## ASSIGNMENT
Copy exactly the lines of the data below, beginning with the line with "right ankle: (127, 441)" and ending with the line with "left shoulder: (313, 187)". Pictures are to be omitted.
Start of PROVIDED DATA
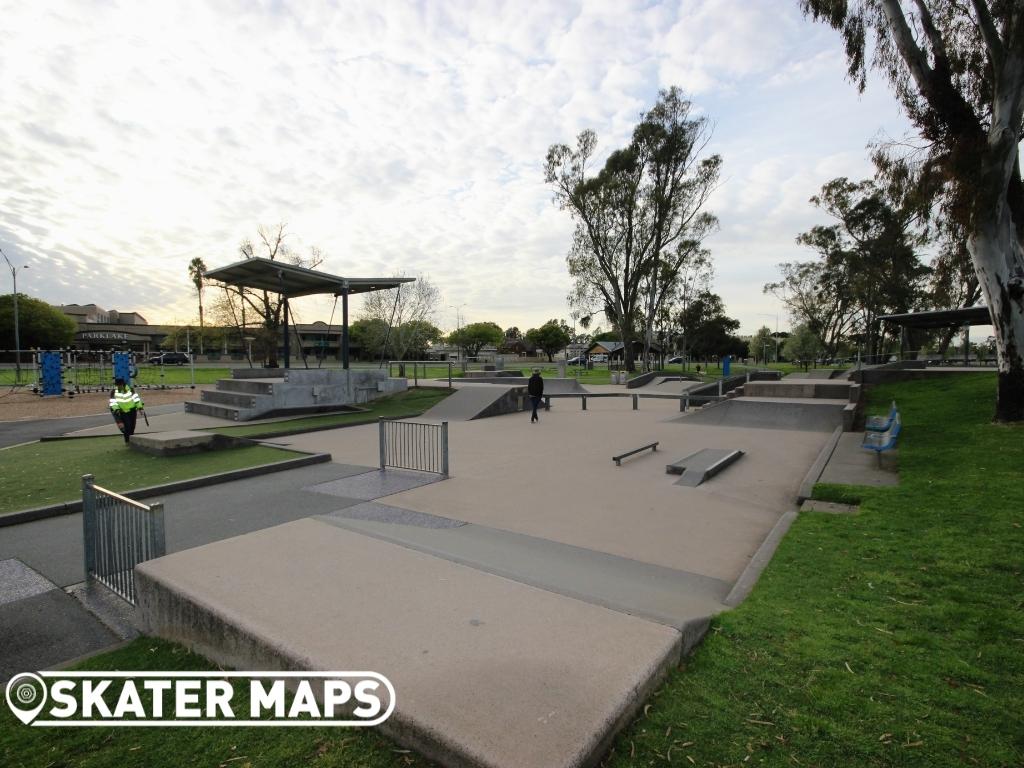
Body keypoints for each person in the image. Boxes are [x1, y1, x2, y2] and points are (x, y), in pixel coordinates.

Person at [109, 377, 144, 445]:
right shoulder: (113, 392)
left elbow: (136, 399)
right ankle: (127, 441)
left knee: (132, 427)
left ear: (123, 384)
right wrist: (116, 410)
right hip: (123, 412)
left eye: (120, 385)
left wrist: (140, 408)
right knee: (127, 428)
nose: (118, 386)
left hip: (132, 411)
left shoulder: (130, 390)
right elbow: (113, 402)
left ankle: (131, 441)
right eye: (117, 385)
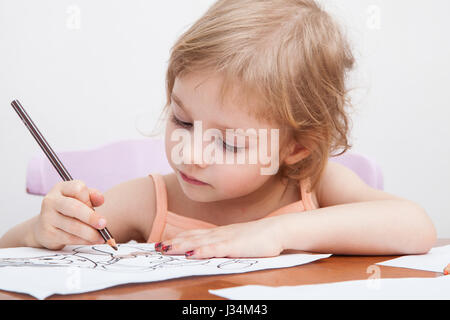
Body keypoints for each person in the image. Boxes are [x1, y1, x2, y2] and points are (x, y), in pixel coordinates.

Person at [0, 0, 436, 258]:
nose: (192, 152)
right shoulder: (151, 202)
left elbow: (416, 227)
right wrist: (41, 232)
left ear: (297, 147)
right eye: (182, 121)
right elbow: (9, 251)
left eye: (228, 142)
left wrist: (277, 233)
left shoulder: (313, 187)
End of PROVIDED DATA
Start of PROVIDED DATA
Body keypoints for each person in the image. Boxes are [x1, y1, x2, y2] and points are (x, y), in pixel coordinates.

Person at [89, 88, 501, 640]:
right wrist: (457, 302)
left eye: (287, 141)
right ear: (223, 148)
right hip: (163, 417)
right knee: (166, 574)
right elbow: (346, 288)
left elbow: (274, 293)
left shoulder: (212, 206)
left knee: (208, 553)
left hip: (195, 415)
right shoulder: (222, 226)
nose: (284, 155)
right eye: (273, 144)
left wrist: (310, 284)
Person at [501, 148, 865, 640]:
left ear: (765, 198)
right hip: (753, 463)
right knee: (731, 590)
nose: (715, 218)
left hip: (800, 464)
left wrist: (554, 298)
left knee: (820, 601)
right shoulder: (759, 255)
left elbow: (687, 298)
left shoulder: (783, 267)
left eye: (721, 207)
End of PROVIDED DATA
## RESPONSE AREA
right ankle: (127, 441)
left knee: (132, 427)
left ear: (123, 384)
right wrist: (116, 410)
right hip: (123, 412)
left eye: (120, 385)
left wrist: (140, 408)
right knee: (127, 428)
nose: (118, 386)
left hip: (132, 411)
left shoulder: (130, 390)
right elbow: (113, 402)
left ankle: (131, 441)
right eye: (117, 385)
Body keypoints for each person in the image. Boxes are [x1, y1, x2, y2] and points are (x, y), in pixel coordinates.

Person at [0, 0, 436, 258]:
nose: (192, 152)
right shoulder: (151, 202)
left elbow: (416, 227)
right wrist: (41, 232)
left ear: (297, 147)
right eye: (182, 121)
right elbow: (9, 251)
left eye: (228, 142)
left wrist: (277, 233)
left shoulder: (313, 187)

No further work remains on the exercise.